Let’s break it down:
Both Ireland and Greece are safe destinations, especially in rural areas, but in many capital cities, and tourist hotspots like Dublin and Athens, it’s possible to experience petty crimes like pickpocketing, particularly in crowded areas or near tourist attractions.
That’s why remember to take standard precautions, like asking your hotel, or the people you are staying with, which areas to avoid as well as being mindful of your belongings, like bags and pockets.
It’s also important to mention natural hazards, while Ireland is not prone to natural disasters, you should be mindful of occasional storms or high winds when exploring coastal regions and try to avoid walking too close to the cliffs.
Greece can experience earthquakes but they are not as common or intense, forest fires during the dry, hot summer months are a bigger concern, especially in rural or wooded areas.
So, make sure you are informed about local news and events when visiting each country!
So, What Is The Best Season To Visit Greece And Ireland?
If you wish to strike a balance between weather, activities, expenses, and avoiding huge crowds, consider late spring or early autumn for both Greece and Ireland!
But why is that?
First of all, spring and autumn are not considered the peak seasons both for Ireland and Greece which means there are going to be fewer crowds at popular spots.
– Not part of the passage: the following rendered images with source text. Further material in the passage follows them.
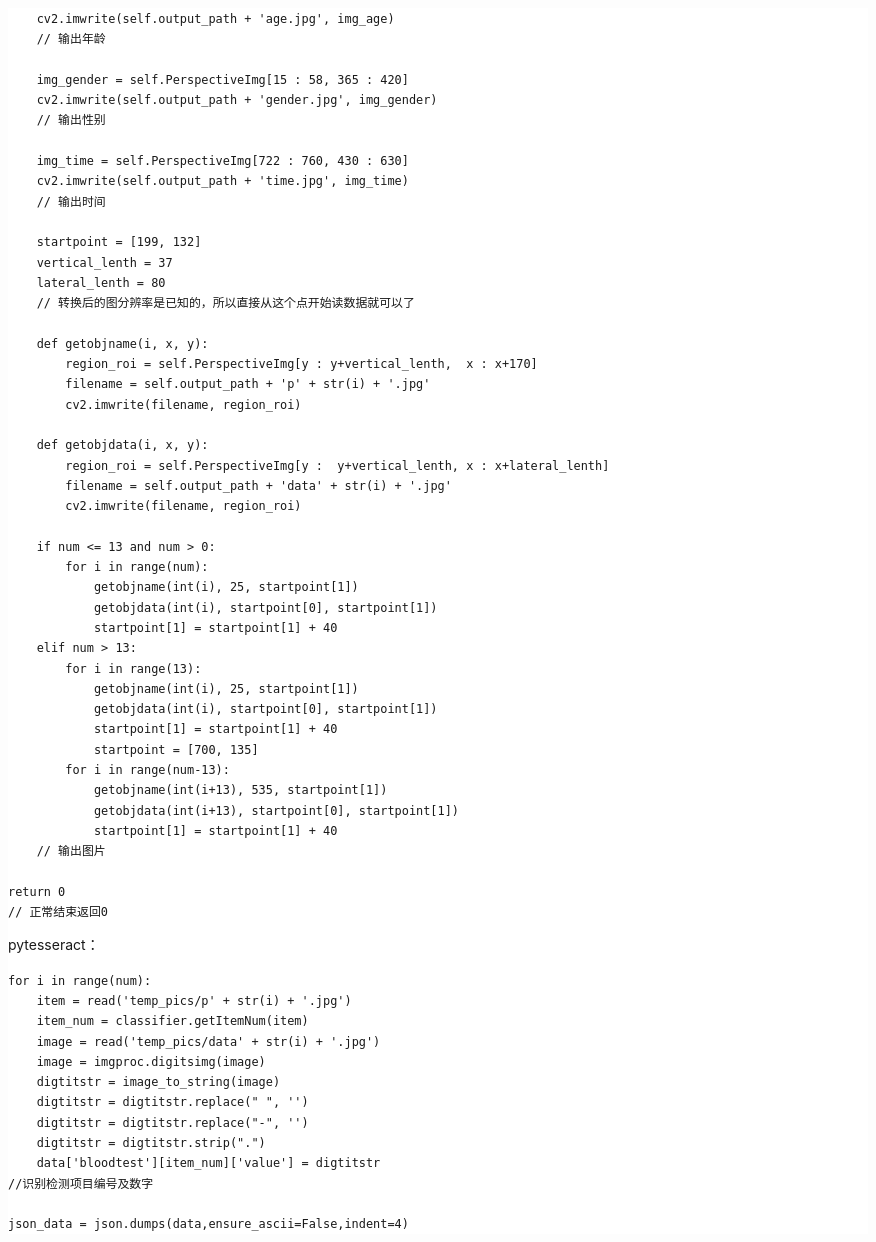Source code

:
 ```
    cv2.imwrite(self.output_path + 'age.jpg', img_age)
    // 输出年龄

    img_gender = self.PerspectiveImg[15 : 58, 365 : 420]
    cv2.imwrite(self.output_path + 'gender.jpg', img_gender)
    // 输出性别
        
    img_time = self.PerspectiveImg[722 : 760, 430 : 630]
    cv2.imwrite(self.output_path + 'time.jpg', img_time)
    // 输出时间
        
    startpoint = [199, 132]
    vertical_lenth = 37
    lateral_lenth = 80
    // 转换后的图分辨率是已知的，所以直接从这个点开始读数据就可以了
    
    def getobjname(i, x, y):
        region_roi = self.PerspectiveImg[y : y+vertical_lenth,  x : x+170]
        filename = self.output_path + 'p' + str(i) + '.jpg'
        cv2.imwrite(filename, region_roi)
    
    def getobjdata(i, x, y):
        region_roi = self.PerspectiveImg[y :  y+vertical_lenth, x : x+lateral_lenth]
        filename = self.output_path + 'data' + str(i) + '.jpg'
        cv2.imwrite(filename, region_roi)
    
    if num <= 13 and num > 0:
        for i in range(num):
            getobjname(int(i), 25, startpoint[1])
            getobjdata(int(i), startpoint[0], startpoint[1])
            startpoint[1] = startpoint[1] + 40
    elif num > 13:
        for i in range(13):
            getobjname(int(i), 25, startpoint[1])
            getobjdata(int(i), startpoint[0], startpoint[1])
            startpoint[1] = startpoint[1] + 40
            startpoint = [700, 135]
        for i in range(num-13):
            getobjname(int(i+13), 535, startpoint[1])
            getobjdata(int(i+13), startpoint[0], startpoint[1])
            startpoint[1] = startpoint[1] + 40
    // 输出图片

return 0
// 正常结束返回0
```
pytesseract：
```
for i in range(num):
    item = read('temp_pics/p' + str(i) + '.jpg')
    item_num = classifier.getItemNum(item)
    image = read('temp_pics/data' + str(i) + '.jpg')
    image = imgproc.digitsimg(image)
    digtitstr = image_to_string(image)
    digtitstr = digtitstr.replace(" ", '')
    digtitstr = digtitstr.replace("-", '')
    digtitstr = digtitstr.strip(".")
    data['bloodtest'][item_num]['value'] = digtitstr
//识别检测项目编号及数字

json_data = json.dumps(data,ensure_ascii=False,indent=4)
```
Whether we’re talking about visiting the Acropolis in Athens or visiting popular islands, as well as the cliffs of Moher or the Guinness Storehouse.
You will also find that the weather in Greece during spring and autumn is both mild and pleasant. You can still get a gorgeous tan at the beach, while also enjoying sightseeing and going on hikes without roasting.
While the Irish spring and autumn are not as warm, the weather is still pretty mild, plus you get to see a blooming landscape during spring and a palette of autumnal colors, especially in wooded areas during fall.
I think this photograph I took in Kilkenny in late spring will tell you more than words will ever do.
It’s also worth noting that you can enjoy unique Easter festivities in the Spring while traveling to Greece, or you can opt for the wine festivals and grape harvesting events during autumn.
As for Ireland, spring is ideal for countryside tours, city breaks, and attending St. Patrick’s Day celebrations, while autumn is perfect for literary festivals, gastronomic events, and pub crawls.
Finally, let’s not forget about your budget, both spring and autumn in Ireland and Greece offer lower-than-peak summer prices, and accommodation and some services might offer off-peak rates. Of course, Greece is going to be less expensive no matter the season compared to Ireland.
Choosing the perfect trip is never easy, especially when you’re stuck between two countries to choose from, and in the case of Ireland and Greece things can get even trickier simply because both countries are great destinations but they are so different.
If I had to summarize both destinations it would go something like this:
If you’re not afraid of the unpredictable Irish weather, and you love cozy, rainy days, lush landscapes, and cooler temperatures, Ireland’s your go-to.
But, if sunbathing, warm beaches, and clear skies are your thing, and if food exploration is an important part of your travels then Greece is the right destination for you! And if you’re wary of extreme heat, plan your Greek escapade outside the peak summer months.
Lastly, remember that no matter which country you choose, Greece or Ireland, I think it’s worth visiting both of them at some point!